# Best canada goose silhouette decoys?



## prumpf (Apr 8, 2016)

Which ones are the most real?

Which ones hold up the best?


----------



## taxidermist (Sep 11, 2007)

Are Geese smarter now than they were 30 years ago? I've shot many geese over the old Johnson wax silos and old shells. I was under the impression that the larger the decoys (super mags) would attract the birds better because the birds could see them from a distance.


----------



## prumpf (Apr 8, 2016)

taxidermist said:


> Are Geese smarter now than they were 30 years ago?



Probably not/maybe.

I don’t think my parents had the foresight to buy goose decoys 30 years ago before I was born to equip me for my first goose hunt this fall. 😂

With that said, with all equipment for hunting, fishing, camping etc that I have bought there is quality and items that are built cheap or have flaws, trying to not run into that.


----------



## utahbigbull (May 9, 2012)

I like to run GHG’s for full bodies. They are realistic and true in color, hold up well and have the best motion system by far over any others. I have some Avians but think they are too brown and hate the pull out bases. Then I run Dive Bomb Silos to go light if I pack / pull in somewhere or as fillers if I want a bigger field spread and mix em in with the full bodies.


----------



## taxidermist (Sep 11, 2007)

I get the buy quality, and buy it once. I've gotten crap equipment before and by the time you've purchased it three times, you could have gotten the more expensive stuff. Just because its expensive doesn't deem it quality though.

As far as decoys go... I've been impressed with the Tangelfree products. 

I don't care what the brand the equipment is.
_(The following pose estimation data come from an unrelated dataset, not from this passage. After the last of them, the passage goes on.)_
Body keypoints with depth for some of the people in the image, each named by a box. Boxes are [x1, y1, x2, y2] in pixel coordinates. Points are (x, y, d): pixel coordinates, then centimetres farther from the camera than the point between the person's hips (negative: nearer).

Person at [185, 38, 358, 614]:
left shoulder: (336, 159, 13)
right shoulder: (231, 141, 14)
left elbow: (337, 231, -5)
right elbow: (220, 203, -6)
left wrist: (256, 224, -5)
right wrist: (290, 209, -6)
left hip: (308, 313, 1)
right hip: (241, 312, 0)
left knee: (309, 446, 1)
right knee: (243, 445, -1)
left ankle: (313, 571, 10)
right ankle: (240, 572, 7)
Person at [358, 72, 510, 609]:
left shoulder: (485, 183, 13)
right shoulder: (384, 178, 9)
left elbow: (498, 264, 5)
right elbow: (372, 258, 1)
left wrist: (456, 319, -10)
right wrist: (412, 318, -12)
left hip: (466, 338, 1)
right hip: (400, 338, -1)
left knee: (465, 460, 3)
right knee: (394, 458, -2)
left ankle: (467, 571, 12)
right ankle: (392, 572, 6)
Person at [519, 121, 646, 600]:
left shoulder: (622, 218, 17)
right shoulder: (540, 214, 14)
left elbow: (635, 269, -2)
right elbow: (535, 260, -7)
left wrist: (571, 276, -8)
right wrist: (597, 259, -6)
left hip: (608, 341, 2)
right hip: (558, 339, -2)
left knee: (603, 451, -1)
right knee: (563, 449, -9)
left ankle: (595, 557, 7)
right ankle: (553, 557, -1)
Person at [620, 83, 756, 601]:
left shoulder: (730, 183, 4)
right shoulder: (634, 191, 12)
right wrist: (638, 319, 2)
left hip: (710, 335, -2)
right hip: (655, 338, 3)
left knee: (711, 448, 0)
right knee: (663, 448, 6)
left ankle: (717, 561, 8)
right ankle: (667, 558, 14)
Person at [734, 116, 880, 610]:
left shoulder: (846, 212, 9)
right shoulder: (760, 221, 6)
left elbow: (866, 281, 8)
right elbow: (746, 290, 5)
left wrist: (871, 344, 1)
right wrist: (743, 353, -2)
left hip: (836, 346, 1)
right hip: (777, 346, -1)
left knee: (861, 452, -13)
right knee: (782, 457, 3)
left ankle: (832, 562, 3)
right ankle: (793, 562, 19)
If you take care of it (wash the decoys and keep out of the sun, use pocket style bags) they will look great and last much longer.


----------



## wyogoob (Sep 7, 2007)

Don't know much about goose silhouette decoys, only been using them for 2 seasons. 

I have Real Geese Pro Series II silhouette decoys. They are photo-imaged, very life like and easy to carry. The stakes are a tough wood composite, hard to drive into hard Wyoming ground. Silhouettes take a little longer to set up compared to full body decoys.


----------



## Fowlmouth (Oct 4, 2008)

Real Geese are the best IMO. They are heavier than Divebombs or Big Al's, making long walks more difficult. We have had good success using Divebomb and Big Al's, but for durability Real Geese!


----------



## JerryH (Jun 17, 2014)

First off buy what you can afford. 

Realgeese 
Pros
Tuff as nails & will last a lifetime. They can take a stray shot of pellets. Non glare!

Cons
Heavy & expensive 

Coroplast decoys 
Pros
Cheap & light

Cons
Warp on a sunny day. They shine. They break easily and the beeks get bent up. They cannot take a stray shot.

Pics below. The hen got hit by a hawk. The geese took some stray pellets.


----------



## paddler (Jul 17, 2009)

Jerry, you're not supposed to shoot them on the ground. 

The Real Geese will last a long time. Don't remember how old mine are because I'm old, too. But unlike me, the dekes show no sign of slowing down.


----------